> _Task instructions_
Output the data below exactly as it is, dropping the pictures from your copy.

> _Exercise data_
Start of Block
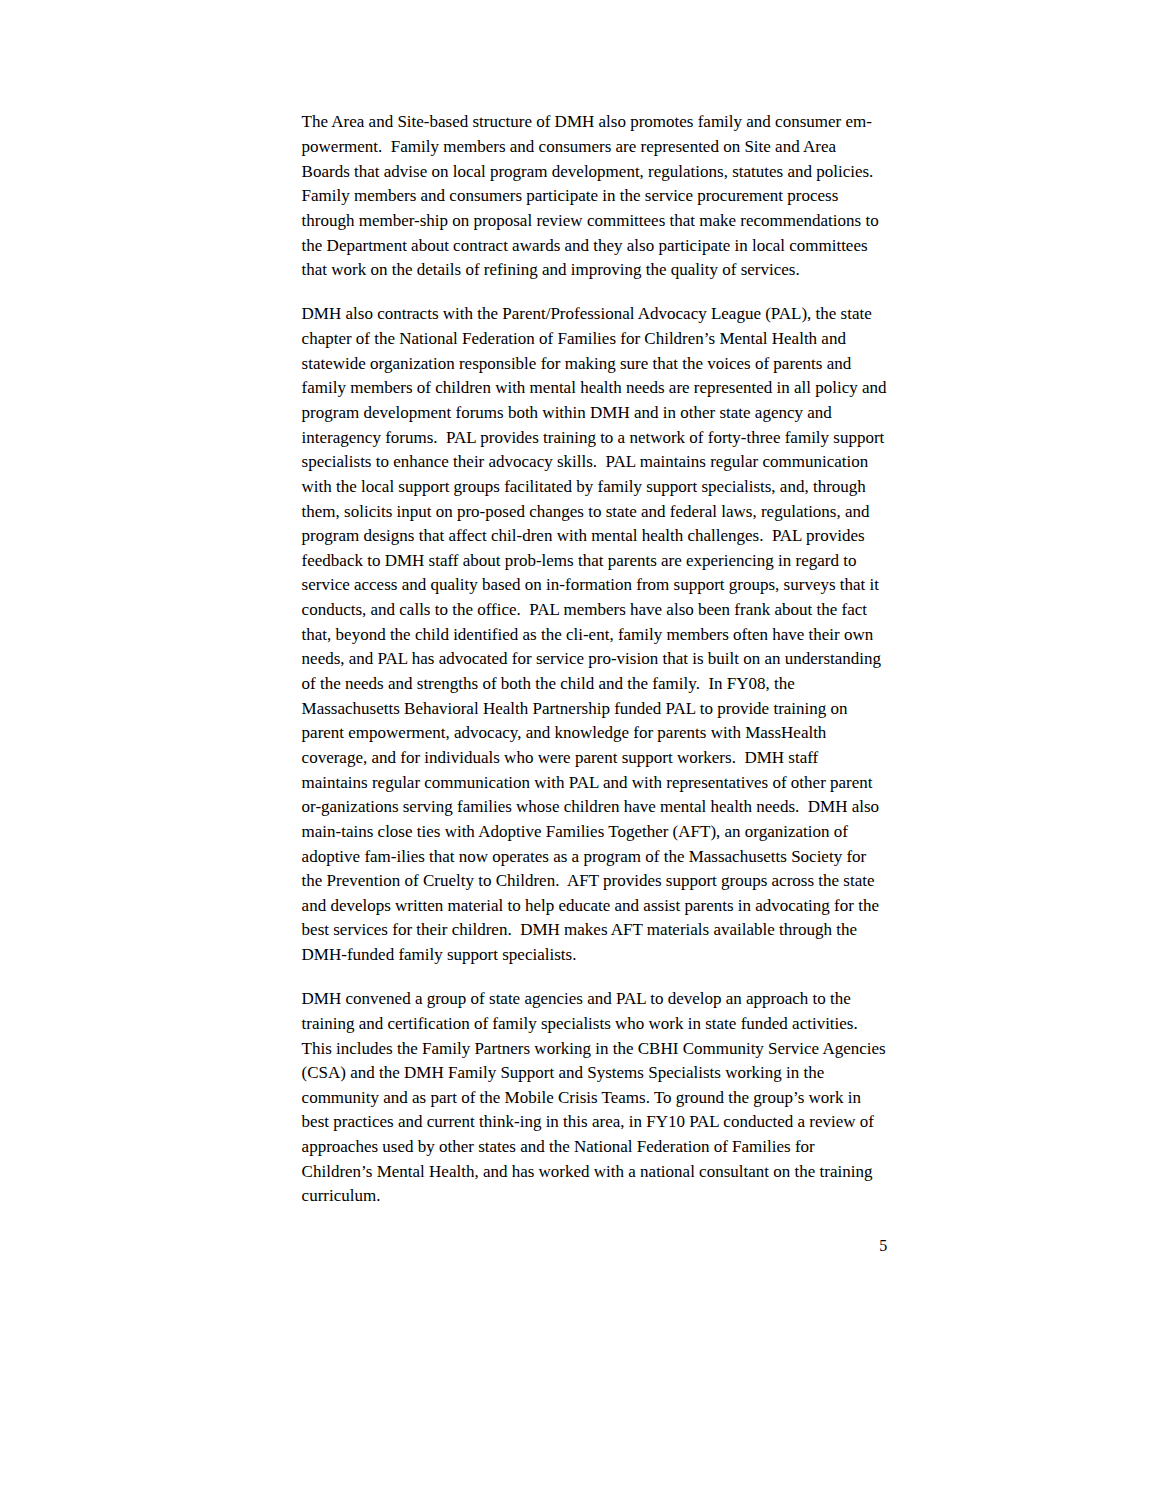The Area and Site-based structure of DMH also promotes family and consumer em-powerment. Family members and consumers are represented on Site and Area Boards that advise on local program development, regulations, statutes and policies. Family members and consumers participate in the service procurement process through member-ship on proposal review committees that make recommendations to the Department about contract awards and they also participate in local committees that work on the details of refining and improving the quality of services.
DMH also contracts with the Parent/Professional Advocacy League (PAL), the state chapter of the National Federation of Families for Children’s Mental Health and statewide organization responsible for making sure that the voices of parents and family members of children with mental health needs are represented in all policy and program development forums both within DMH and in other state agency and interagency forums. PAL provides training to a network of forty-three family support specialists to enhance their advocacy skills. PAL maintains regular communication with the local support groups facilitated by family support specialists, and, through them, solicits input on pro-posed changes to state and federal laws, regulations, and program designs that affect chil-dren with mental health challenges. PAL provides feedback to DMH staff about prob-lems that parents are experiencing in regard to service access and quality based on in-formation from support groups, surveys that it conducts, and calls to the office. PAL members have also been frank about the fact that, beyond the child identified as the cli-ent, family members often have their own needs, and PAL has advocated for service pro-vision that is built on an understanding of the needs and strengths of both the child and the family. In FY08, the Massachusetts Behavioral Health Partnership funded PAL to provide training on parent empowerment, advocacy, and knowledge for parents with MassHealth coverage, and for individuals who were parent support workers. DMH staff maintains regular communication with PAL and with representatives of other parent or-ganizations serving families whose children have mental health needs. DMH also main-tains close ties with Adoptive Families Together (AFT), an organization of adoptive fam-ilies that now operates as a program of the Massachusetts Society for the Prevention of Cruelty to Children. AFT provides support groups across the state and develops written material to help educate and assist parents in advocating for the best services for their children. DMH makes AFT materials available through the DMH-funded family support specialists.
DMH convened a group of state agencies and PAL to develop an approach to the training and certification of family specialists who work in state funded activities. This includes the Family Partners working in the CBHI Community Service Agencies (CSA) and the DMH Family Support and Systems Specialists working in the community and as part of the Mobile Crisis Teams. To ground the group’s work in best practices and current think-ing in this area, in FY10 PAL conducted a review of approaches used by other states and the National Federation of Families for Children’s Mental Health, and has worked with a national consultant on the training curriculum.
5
End of Block
> _Exercise solution_
The Area and Site-based structure of DMH also promotes family and consumer em-powerment. Family members and consumers are represented on Site and Area Boards that advise on local program development, regulations, statutes and policies. Family members and consumers participate in the service procurement process through member-ship on proposal review committees that make recommendations to the Department about contract awards and they also participate in local committees that work on the details of refining and improving the quality of services.
DMH also contracts with the Parent/Professional Advocacy League (PAL), the state chapter of the National Federation of Families for Children’s Mental Health and statewide organization responsible for making sure that the voices of parents and family members of children with mental health needs are represented in all policy and program development forums both within DMH and in other state agency and interagency forums. PAL provides training to a network of forty-three family support specialists to enhance their advocacy skills. PAL maintains regular communication with the local support groups facilitated by family support specialists, and, through them, solicits input on pro-posed changes to state and federal laws, regulations, and program designs that affect chil-dren with mental health challenges. PAL provides feedback to DMH staff about prob-lems that parents are experiencing in regard to service access and quality based on in-formation from support groups, surveys that it conducts, and calls to the office. PAL members have also been frank about the fact that, beyond the child identified as the cli-ent, family members often have their own needs, and PAL has advocated for service pro-vision that is built on an understanding of the needs and strengths of both the child and the family. In FY08, the Massachusetts Behavioral Health Partnership funded PAL to provide training on parent empowerment, advocacy, and knowledge for parents with MassHealth coverage, and for individuals who were parent support workers. DMH staff maintains regular communication with PAL and with representatives of other parent or-ganizations serving families whose children have mental health needs. DMH also main-tains close ties with Adoptive Families Together (AFT), an organization of adoptive fam-ilies that now operates as a program of the Massachusetts Society for the Prevention of Cruelty to Children. AFT provides support groups across the state and develops written material to help educate and assist parents in advocating for the best services for their children. DMH makes AFT materials available through the DMH-funded family support specialists.
DMH convened a group of state agencies and PAL to develop an approach to the training and certification of family specialists who work in state funded activities. This includes the Family Partners working in the CBHI Community Service Agencies (CSA) and the DMH Family Support and Systems Specialists working in the community and as part of the Mobile Crisis Teams. To ground the group’s work in best practices and current think-ing in this area, in FY10 PAL conducted a review of approaches used by other states and the National Federation of Families for Children’s Mental Health, and has worked with a national consultant on the training curriculum.
5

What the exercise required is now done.